The Dallas City Council unanimously approved an ordinance on Wednesday prohibiting pet store sales of dogs and cats.
The Dallas Morning News reported Dallas residents and animal welfare organizations proposed the Humane Pet Store Ordinance around five months ago.
The SPCA of Texas claims the ordinance will help to improve the health and welfare of animals. In part, banning pet stores from selling dogs also means these stores will not be purchasing dogs from “puppy mills,” theoretically lessening the demand for the allegedly “inhumane” facilities.
“If puppies are sourced from a rescue group or from an animal shelter, then we know that we’ve been vetted, and we know the origin of the puppies,” said Stacy Sutton Kerby, the director of government relations at the Texas Humane Legislation Network (THLN). “The reason that’s important is to protect both the puppies and to protect people.”
When customer Alison Roche spoke in favor of the ordinance, she mentioned her dachshund, Winston. She stated she paid thousands of dollars for the dog at Petland in North Dallas and then spent more afterward on veterinary fees.
The THLN added that the new rule would support several Dallas-based humane pet stores that partner with local animal shelters such as the SPCA of Texas to rehome animals.
“It is really important that, when people walk into a pet store or a shelter or wherever they’re going, and their goal is to bring home a new furry family member, you want to make sure that the puppy is healthy,” said Kerby.
The American Kennel Club voiced opposition to the ordinance, saying it will limit pet choice and certain consumer protections for individuals and families seeking a dog that matches their lifestyle.

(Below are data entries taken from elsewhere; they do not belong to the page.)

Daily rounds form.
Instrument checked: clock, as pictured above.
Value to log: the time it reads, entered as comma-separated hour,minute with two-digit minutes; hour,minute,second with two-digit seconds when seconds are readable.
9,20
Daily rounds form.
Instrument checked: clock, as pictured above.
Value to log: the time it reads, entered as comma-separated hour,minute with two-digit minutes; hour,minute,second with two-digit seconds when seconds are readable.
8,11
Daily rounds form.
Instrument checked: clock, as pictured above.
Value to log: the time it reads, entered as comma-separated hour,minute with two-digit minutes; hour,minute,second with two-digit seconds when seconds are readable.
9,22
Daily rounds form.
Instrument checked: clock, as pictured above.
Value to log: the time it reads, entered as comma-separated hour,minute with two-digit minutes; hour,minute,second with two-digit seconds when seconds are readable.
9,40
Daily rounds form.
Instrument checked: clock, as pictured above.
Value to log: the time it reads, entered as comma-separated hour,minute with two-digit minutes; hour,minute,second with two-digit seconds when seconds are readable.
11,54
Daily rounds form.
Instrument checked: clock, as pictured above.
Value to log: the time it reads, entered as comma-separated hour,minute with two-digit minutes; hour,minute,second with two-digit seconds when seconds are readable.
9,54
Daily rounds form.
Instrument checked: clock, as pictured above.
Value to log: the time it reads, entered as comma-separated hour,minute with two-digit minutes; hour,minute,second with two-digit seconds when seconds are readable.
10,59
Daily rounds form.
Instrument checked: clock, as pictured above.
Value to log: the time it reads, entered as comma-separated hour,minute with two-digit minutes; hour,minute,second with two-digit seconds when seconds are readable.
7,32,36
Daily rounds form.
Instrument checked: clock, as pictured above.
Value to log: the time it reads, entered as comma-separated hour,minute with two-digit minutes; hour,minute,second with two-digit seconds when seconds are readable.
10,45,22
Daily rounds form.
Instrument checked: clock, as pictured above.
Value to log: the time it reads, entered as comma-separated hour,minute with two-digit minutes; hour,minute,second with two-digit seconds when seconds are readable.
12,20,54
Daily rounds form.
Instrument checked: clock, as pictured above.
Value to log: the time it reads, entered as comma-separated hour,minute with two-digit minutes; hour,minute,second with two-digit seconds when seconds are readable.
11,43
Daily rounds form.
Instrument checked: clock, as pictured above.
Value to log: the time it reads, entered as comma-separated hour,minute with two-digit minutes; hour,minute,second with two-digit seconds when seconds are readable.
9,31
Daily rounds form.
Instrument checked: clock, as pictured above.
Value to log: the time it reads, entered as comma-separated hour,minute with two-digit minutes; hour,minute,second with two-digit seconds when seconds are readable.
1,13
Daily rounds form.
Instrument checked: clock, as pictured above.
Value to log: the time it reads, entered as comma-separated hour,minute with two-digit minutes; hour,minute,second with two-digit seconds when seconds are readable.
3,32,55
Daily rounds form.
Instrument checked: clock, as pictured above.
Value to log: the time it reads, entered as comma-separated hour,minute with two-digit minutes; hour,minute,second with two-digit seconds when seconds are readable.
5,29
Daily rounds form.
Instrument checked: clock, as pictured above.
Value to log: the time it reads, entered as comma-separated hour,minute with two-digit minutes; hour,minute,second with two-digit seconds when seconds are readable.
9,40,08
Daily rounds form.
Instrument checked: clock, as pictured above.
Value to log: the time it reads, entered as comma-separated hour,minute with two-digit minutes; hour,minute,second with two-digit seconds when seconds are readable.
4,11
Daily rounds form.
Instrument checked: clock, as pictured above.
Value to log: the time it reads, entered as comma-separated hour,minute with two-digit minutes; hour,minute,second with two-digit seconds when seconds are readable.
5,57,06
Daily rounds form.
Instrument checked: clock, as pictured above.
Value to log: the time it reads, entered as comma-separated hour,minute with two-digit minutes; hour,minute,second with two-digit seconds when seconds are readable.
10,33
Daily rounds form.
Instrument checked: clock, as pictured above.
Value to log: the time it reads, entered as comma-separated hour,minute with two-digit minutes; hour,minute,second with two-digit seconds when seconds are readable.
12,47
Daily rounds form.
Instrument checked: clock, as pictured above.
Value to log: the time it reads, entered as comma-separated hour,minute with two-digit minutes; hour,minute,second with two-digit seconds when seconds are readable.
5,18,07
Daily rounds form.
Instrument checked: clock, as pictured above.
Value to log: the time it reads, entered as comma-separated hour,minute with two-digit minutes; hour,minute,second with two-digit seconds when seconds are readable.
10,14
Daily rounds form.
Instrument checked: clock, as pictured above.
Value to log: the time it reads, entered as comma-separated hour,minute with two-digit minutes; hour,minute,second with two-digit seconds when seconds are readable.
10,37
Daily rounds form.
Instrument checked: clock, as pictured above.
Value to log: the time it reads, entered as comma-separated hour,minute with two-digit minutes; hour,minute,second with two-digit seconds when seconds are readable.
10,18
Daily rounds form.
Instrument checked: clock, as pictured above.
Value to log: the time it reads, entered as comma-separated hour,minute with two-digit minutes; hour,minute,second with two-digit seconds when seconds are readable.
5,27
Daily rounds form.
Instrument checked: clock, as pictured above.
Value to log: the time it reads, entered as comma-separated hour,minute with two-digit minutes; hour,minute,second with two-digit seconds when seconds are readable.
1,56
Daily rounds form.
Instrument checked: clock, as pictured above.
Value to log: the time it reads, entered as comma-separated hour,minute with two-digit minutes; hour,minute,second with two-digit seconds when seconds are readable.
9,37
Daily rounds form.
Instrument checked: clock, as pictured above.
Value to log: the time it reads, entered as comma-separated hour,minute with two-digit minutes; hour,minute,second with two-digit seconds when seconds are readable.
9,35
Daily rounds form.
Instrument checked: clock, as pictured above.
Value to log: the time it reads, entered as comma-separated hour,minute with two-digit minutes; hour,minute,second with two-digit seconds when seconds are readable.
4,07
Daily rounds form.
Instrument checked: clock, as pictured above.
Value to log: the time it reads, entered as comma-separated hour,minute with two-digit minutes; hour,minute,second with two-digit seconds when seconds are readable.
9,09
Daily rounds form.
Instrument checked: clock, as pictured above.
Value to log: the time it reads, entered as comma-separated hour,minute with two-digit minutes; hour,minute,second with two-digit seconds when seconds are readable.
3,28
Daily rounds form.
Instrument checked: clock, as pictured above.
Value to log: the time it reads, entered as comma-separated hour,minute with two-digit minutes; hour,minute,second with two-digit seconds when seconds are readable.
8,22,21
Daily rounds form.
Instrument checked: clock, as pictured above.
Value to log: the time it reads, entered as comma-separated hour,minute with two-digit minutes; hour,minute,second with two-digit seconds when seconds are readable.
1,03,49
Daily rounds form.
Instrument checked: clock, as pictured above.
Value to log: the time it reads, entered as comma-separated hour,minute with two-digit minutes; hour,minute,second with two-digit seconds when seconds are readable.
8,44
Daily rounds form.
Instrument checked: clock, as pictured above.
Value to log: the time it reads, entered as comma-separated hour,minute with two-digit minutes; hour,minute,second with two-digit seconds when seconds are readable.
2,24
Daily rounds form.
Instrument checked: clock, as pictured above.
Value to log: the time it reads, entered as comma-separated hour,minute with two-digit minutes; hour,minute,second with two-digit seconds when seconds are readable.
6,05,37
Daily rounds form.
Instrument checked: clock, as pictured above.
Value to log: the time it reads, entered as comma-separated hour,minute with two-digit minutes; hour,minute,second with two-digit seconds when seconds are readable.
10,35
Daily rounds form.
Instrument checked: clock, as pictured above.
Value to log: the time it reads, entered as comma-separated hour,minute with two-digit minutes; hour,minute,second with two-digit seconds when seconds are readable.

Others are also concerned by the ordinance, like business owner Jay Suk. He operates a Petland store in North Dallas, the only one that sells puppies, and is worried that he will go out of business because puppies make up 75% of his sales.
Elizabeth Kunzelman, the vice president of legislative and public affairs for Petland, says that Suk only purchases puppies from USDA-licensed breeders who have not had any penalties within the last two years.
“I understand that the purpose is to stop puppy mills,” said Suk. “I truly support this goal. However, we work with responsible, licensed, and vetted breeders only.”
Kunzelman’s hope is for the city council to consider that Suk has abided by the rules and grandfather in Petland so that the business is not forced to shut down.